** PAGE TEXT follows **

TLDR: My automated CEO briefing kept dying at exactly 8 AM. The logic was fine — it was the clock. Reproduce off-peak first. If it works, you have a contention problem, not a bug.

The Setup

A few weeks ago I built a daemon that wakes up every weekday morning and delivers a full CEO briefing right into Things (my task manager) before I open my laptop.

launchd (macOS's built-in job scheduler) fires run-daemon.sh, which spins up a headless Claude subprocess with a tight tool allowlist — it can read email via Arcade (my email/MCP provider), pull tasks from Things, and check calendar. Can't send anything. Can't write anything except the one Things project it creates.

The output: a project titled CEO Briefing | Thu, Jun 26, full digest in the notes, action items as to-dos, deep links back into Superhuman (my email client). Beautiful when it worked.

What Broke

It stopped working.

Tuesday 6/23: both attempts timed out. Wednesday 6/24: attempt one emitted no sentinel (the success marker the script writes to confirm the run finished), attempt two timed out. Monday 6/22 had barely squeaked through on retry.

Three mornings. No briefing.

** End of PAGE TEXT **
** DATASET CONTENT follows **

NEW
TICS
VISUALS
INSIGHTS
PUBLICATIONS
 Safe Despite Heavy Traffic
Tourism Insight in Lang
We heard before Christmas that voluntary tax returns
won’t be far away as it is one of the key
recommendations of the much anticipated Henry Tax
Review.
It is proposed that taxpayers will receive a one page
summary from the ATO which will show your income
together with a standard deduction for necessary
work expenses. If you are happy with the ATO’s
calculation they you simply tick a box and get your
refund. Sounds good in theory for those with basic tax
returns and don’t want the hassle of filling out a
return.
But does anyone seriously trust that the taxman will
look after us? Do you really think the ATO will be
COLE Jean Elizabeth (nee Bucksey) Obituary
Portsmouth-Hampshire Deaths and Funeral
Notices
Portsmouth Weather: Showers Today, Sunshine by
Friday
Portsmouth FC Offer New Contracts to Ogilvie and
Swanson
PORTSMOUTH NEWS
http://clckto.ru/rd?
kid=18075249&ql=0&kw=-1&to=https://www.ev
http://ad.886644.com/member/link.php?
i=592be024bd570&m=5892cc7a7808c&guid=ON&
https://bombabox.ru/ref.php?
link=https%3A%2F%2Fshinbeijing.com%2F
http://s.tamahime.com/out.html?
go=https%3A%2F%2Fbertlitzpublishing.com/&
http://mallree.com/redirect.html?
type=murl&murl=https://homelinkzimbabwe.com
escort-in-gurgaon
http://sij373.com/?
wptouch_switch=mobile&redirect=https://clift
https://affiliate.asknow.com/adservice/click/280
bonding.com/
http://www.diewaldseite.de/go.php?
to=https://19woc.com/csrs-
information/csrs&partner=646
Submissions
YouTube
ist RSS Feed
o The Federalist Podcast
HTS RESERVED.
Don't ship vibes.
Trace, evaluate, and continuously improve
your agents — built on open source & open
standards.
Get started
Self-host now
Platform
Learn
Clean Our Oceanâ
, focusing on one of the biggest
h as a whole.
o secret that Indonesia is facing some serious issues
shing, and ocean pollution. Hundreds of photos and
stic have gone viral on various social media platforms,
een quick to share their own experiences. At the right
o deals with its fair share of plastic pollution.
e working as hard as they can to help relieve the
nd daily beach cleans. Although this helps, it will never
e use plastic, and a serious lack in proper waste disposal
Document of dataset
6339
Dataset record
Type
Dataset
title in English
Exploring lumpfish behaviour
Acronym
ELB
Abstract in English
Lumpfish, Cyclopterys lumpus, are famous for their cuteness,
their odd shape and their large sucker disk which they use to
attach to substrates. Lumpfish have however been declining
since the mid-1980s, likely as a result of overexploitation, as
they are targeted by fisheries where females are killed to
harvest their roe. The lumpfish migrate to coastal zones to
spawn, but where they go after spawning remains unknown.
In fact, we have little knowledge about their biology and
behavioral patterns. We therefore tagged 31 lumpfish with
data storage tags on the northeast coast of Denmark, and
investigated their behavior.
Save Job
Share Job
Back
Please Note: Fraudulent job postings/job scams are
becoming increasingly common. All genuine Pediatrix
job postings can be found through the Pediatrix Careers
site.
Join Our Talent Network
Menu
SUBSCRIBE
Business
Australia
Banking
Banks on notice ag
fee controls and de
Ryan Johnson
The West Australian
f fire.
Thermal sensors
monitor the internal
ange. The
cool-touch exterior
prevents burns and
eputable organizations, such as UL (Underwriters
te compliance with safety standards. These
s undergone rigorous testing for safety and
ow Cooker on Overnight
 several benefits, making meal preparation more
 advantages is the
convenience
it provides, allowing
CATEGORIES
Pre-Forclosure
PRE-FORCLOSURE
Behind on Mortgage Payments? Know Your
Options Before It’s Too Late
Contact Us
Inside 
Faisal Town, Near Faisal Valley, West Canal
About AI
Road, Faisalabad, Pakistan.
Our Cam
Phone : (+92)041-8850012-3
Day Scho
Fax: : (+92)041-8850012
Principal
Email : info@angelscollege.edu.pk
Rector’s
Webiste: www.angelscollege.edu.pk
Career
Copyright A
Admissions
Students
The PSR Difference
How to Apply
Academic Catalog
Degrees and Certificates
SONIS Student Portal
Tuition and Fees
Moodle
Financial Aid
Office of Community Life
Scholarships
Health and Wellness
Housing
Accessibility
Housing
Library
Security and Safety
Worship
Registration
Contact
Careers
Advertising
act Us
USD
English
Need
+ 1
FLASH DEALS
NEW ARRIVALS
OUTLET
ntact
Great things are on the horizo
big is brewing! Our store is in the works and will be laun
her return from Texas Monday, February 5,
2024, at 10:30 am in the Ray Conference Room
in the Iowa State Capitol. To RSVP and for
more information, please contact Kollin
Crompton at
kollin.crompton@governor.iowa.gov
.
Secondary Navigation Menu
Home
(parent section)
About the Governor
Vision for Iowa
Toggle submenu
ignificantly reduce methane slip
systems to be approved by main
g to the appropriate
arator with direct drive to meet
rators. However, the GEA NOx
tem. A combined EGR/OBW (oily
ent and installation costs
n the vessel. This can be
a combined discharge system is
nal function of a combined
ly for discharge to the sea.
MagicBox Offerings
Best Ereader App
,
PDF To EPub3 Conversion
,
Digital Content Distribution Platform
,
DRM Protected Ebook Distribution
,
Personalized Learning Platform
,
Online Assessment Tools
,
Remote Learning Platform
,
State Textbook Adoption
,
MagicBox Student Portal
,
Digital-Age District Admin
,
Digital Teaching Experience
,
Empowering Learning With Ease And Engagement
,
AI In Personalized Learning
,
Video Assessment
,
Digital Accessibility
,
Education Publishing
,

** End of DATASET CONTENT **

In the briefing-daemon write-up, rewrite everything from "Tuesday 6/23: both" down to "mornings. No briefing.", replacing "timed out" with "hung".

> _PROBLEM SOLUTION_
Tuesday 6/23: both attempts hung. Wednesday 6/24: attempt one emitted no sentinel (the success marker the script writes to confirm the run finished), attempt two hung. Monday 6/22 had barely squeaked through on retry.

Three mornings. No briefing.